Der Bundesrat will den Zugang zur Psychotherapie verbessern

Bern, 26.06.2019 - Menschen mit psychischen Problemen sollen einfacher und schneller eine Psychotherapie erhalten, insbesondere Kinder und Jugendliche sowie Erwachsene in Krisensituationen. Deshalb sollen psychologische Psychotherapeutinnen und Psychotherapeuten künftig nicht mehr unter Aufsicht eines Arztes arbeiten müssen, sondern auf ärztliche Anordnung selbständig tätig sein können. Der Bundesrat hat eine entsprechende Vernehmlassungsvorlage am 26. Juni 2019 verabschiedet.

Um den Zugang zu psychotherapeutischen Leistungen zu vereinfachen und eine angemessene Versorgung sicherzustellen, schlägt der Bundesrat einen Systemwechsel vor: Künftig sollen psychologische Psychotherapeutinnen und Psychotherapeuten ihre Leistungen selbständig im Rahmen der obligatorischen Krankenpflegeversicherung (OKP) erbringen können. Voraussetzung ist eine entsprechende Qualifikation, eine Berufsausübungsbewilligung des Kantons sowie die Anordnung der Psychotherapie durch eine Ärztin oder einen Arzt; so wie dies beispielsweise bereits im Bereich der Physiotherapie der Fall ist (Anordnungsmodell).

Heute werden die Leistungen der Psychologinnen und Psychologen von der OKP nur dann übernommen, wenn sie unter Aufsicht und in den Räumlichkeiten eines Arztes erbracht werden. Dieses Delegationsmodell beruht auf einem Entscheid des Bundesgerichts und war als Übergangslösung gedacht, bis eine national harmonisierte Aus- und Weiterbildung der Psychologinnen und Psychologen vorhanden ist. Diese ist mit dem im Jahr 2013 in Kraft getretenen Bundesgesetz über die Psychologieberufe (PsyG) eingeführt worden.

Weniger Engpässe

Durch die Umstellung auf das Anordnungsmodell können Versorgungsengpässe bei Kindern und Jugendlichen sowie Erwachsenen in Krisen- und Notfallsituationen reduziert werden.
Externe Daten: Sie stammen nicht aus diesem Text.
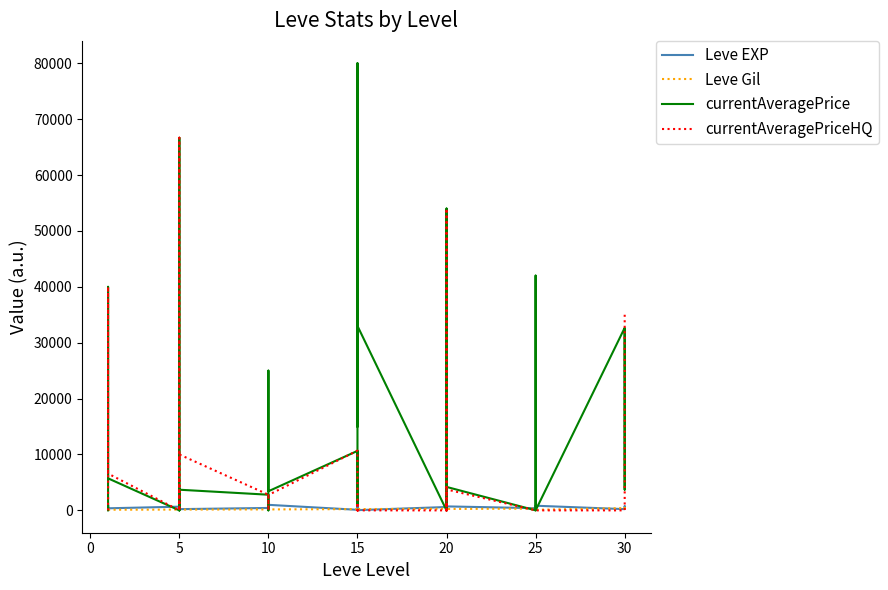

How many data points in Leve EXP are above 600?

17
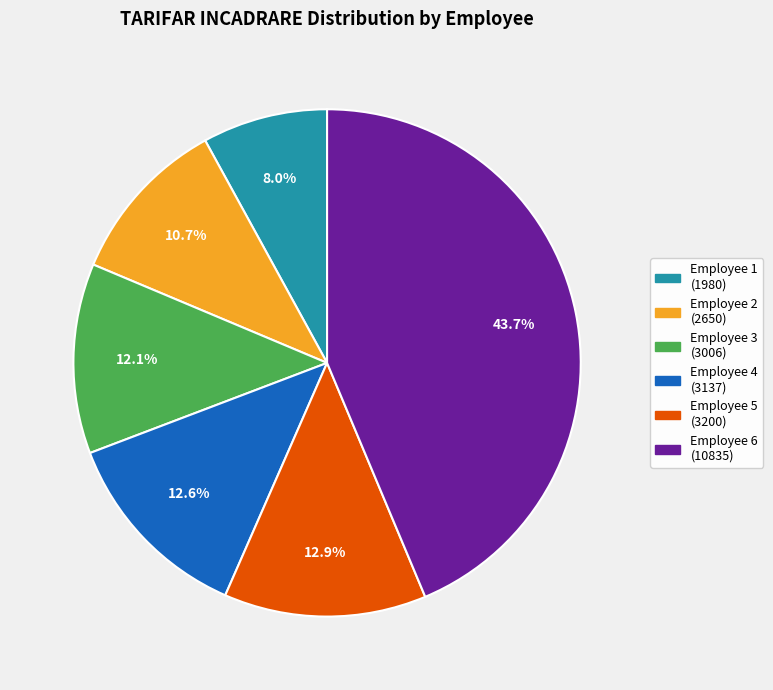

Is there any slice that represents more than half of the pie?

No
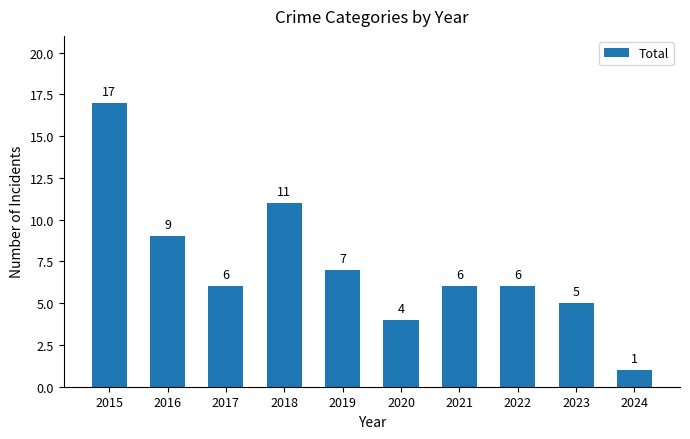

The value at 2018 is 7. True or false?

False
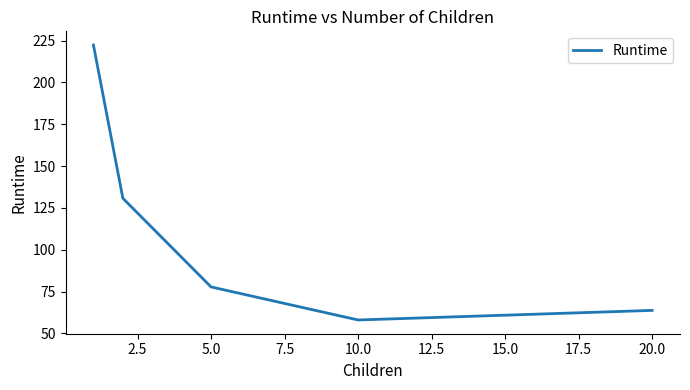

What is the difference between the second highest and second lowest values?

67.1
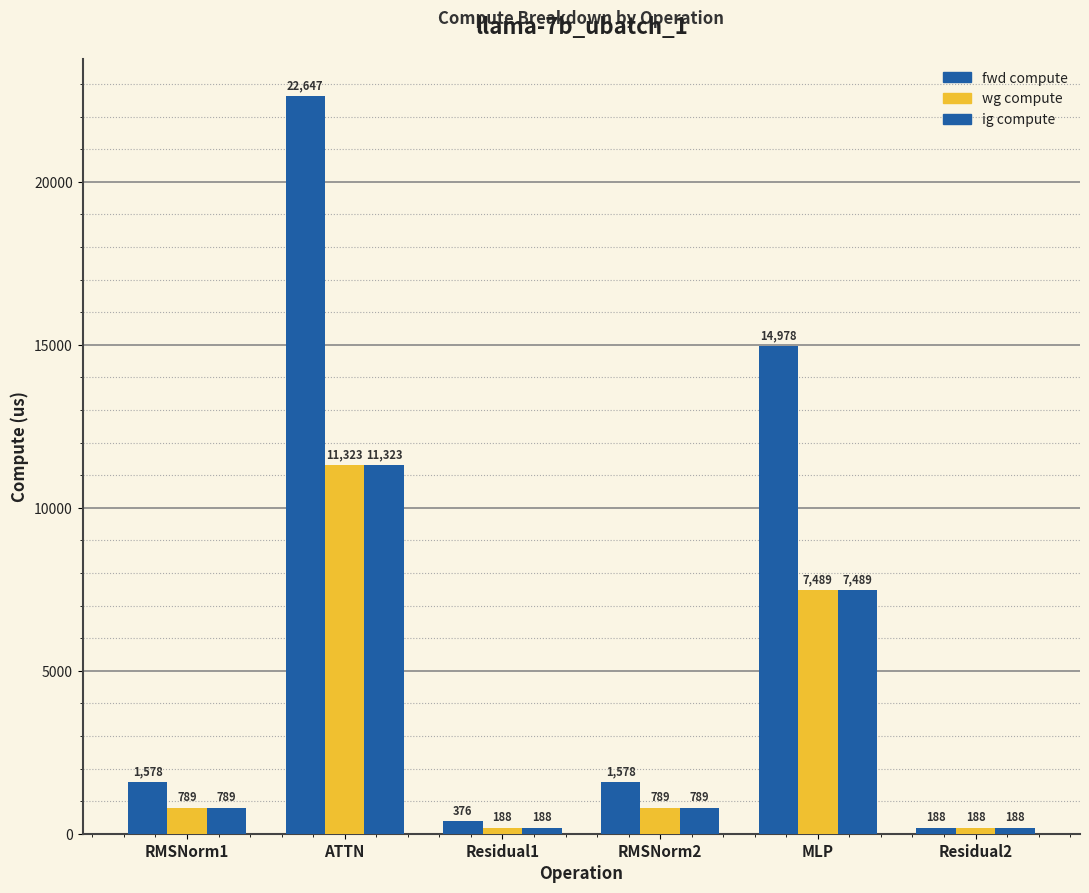

How many bars are there in total?

18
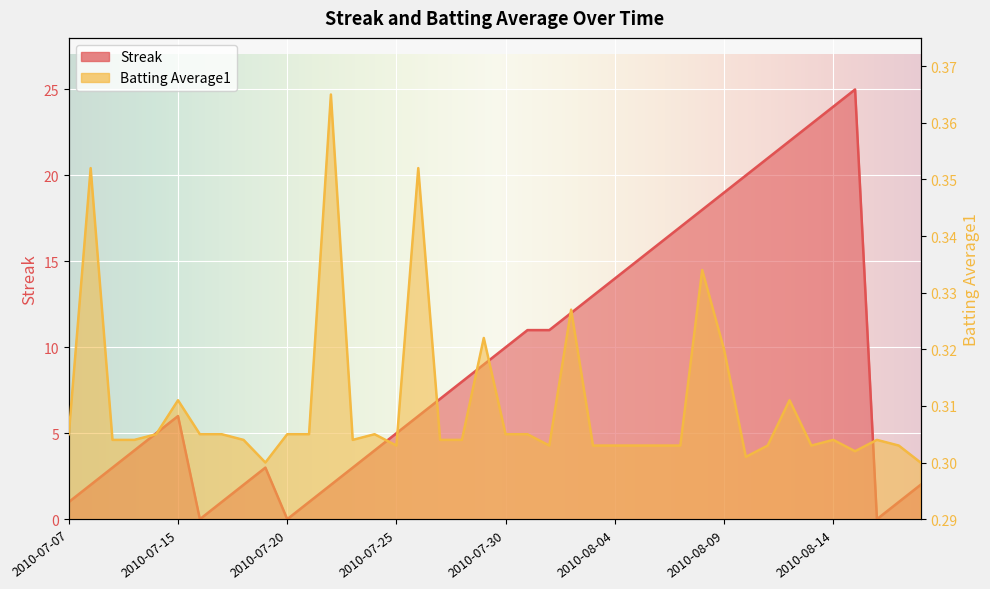

List the labels in order of Batting Average1 value, smallest first.

2010-07-19, 2010-08-18, 2010-08-10, 2010-08-15, 2010-07-25, 2010-08-01, 2010-08-03, 2010-08-04, 2010-08-05, 2010-08-06, 2010-08-07, 2010-08-11, 2010-08-13, 2010-08-17, 2010-07-09, 2010-07-10, 2010-07-18, 2010-07-23, 2010-07-27, 2010-07-28, 2010-08-14, 2010-08-16, 2010-07-07, 2010-07-11, 2010-07-16, 2010-07-17, 2010-07-20, 2010-07-21, 2010-07-24, 2010-07-30, 2010-07-31, 2010-07-15, 2010-08-12, 2010-08-09, 2010-07-29, 2010-08-02, 2010-08-08, 2010-07-08, 2010-07-26, 2010-07-22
Die Anordnung durch eine Hausärztin oder einen Hausarzt ermöglicht einen einfacheren und früheren Zugang zur Psychotherapie als die bisher erforderliche vorgängige Konsultation bei einer Fachärztin oder einem Facharzt für Psychiatrie und Psychotherapie. Langzeittherapien und Chronifizierungen können dadurch vermindert werden.

Psychische Störungen zählen zu den häufigsten und am meisten einschränkenden Krankheiten. Erhebungen und Schätzungen belegen, dass im Laufe eines Jahres bei bis zu einem Drittel der Schweizer Bevölkerung eine psychische Krankheit eintritt, die in den meisten Fällen behandelt werden sollte. Am häufigsten sind Depressionen, Angststörungen und Suchterkrankungen.

Massnahmen gegen ungerechtfertigte Mengenausweitungen

Der Bundesrat schlägt diverse Massnahmen vor, um ungerechtfertigte Mengenausweitungen zu vermeiden und die Koordination zwischen Ärztinnen und Ärzten sowie Psychotherapeutinnen und Psychotherapeuten zu fördern. Pro ärztliche Anordnung sind maximal 15 Sitzungen möglich. Die Anzahl Sitzungen, bis mit dem Versicherer Rücksprache genommen werden muss, wird sowohl für die psychologische als auch die ärztliche Psychotherapie von bisher 40 auf 30 reduziert.

Finanzielle Auswirkungen

Der Bundesrat geht aufgrund von Schätzungen davon aus, dass heute privat bezahlte Leistungen im Umfang von rund 100 Millionen Franken künftig über die OKP abgerechnet werden. Längerfristig dürfte diese Zahl im Zusammenhang mit der Verbesserung der Versorgung noch etwas ansteigen. Um die Auswirkungen der Neuregelung auf die Kosten und die Versorgung zu überwachen und falls nötig eine Anpassung der Regelung vorzunehmen, sollen ein Monitoring über die nächsten Jahre sowie eine Evaluation durchgeführt werden.

Die Neuregelung der psychologischen Psychotherapie erfordert Anpassungen in der Verordnung über die Krankenversicherung (KVV) sowie in der Krankenpflege-Leistungsverordnung (KLV). Die Vernehmlassung dauert bis zum 17. Oktober 2019.